Finding Mr. REIT
Few hotel REITs, if any, do joint ventures, he says. Public REITs, which are followed by the analyst community, are hesitant to enter into joint ventures, partly because they can be more difficult to evaluate. “There’s no question that there’s work associated with [joint ventures]. As opposed to just asset management, you have to manage the relationship with your partner,” Medzigian says. “But we believe it’s worth doing the extra work for those additional opportunities that get presented to us. If someone has a real estate situation, and they need a partner to capitalize it or buy an asset, we’ll come in as the majority investor to help them out. Typically REITs don’t do that, though some private equity funds do. We get some of our best opportunities working this way.”
Watermark focuses on balancing two major components in its portfolio growth/income and capital appreciation. The former typically includes high-quality, premium-branded
select-service properties in urban markets, such as a vertical construction Hilton Garden Inn or Marriott Courtyard. “We like them in urban markets,” he says. “They provide some barriers to entry—it’s a lot tougher to build something new to compete with us in an urban market than it would be in a suburban one.”

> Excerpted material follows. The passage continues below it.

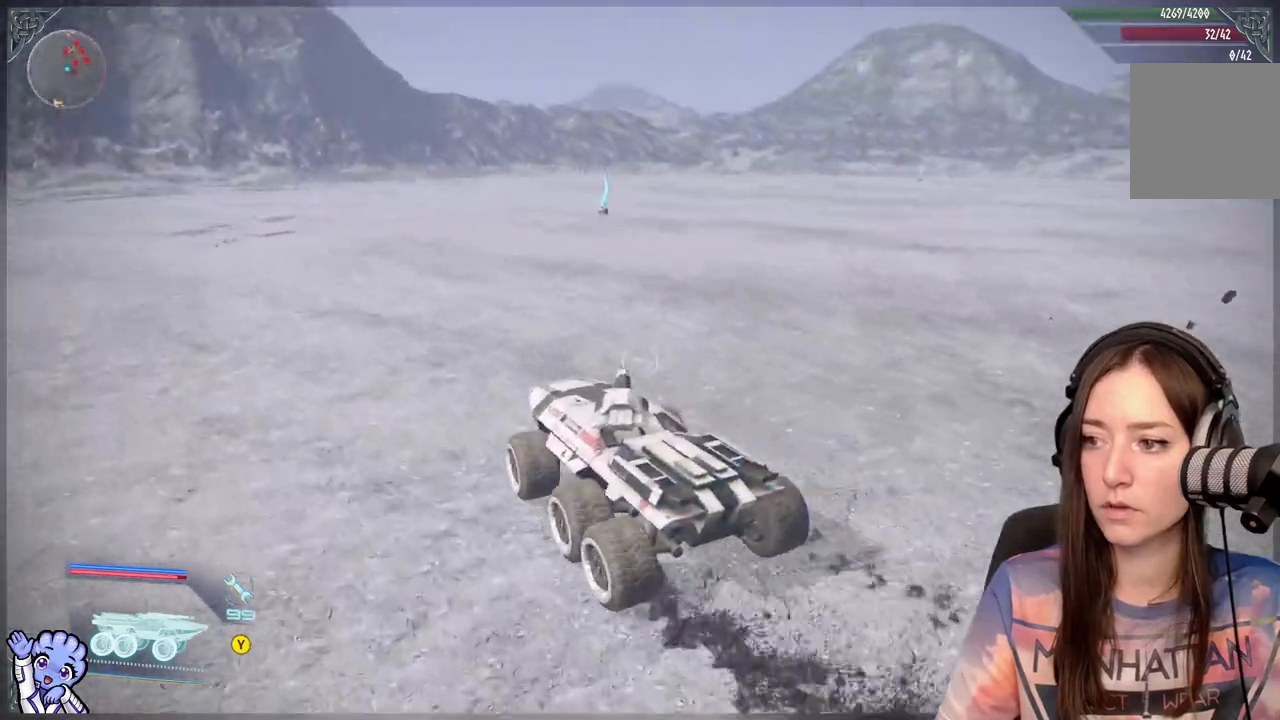
{"buttons": [], "left_stick": "up", "right_stick": "up", "events": [[167, "right_stick", "up"]]}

The second part of the portfolio—capital appreciation—focuses on complicated full-service assets, which often require market repositioning, brand changes, management changes, and renovations. As one example, Medzigian points to the New Orleans Hyatt French Quarter. Originally built in 1849 as a DH Holms department store, the property was converted to a hotel in 1995. “Post-Katrina, it went through the same struggles as a lot of properties in New Orleans did,” he says. “When we found the opportunity, it was really in need of capital, so we did a $17.7 million renovation to the property, and today it’s an entire city block on Bourbon Street—very different than what it looked like a couple years ago.
“This was significant construction—little returns over the short term, but over the long term we have a great opportunity to create value.”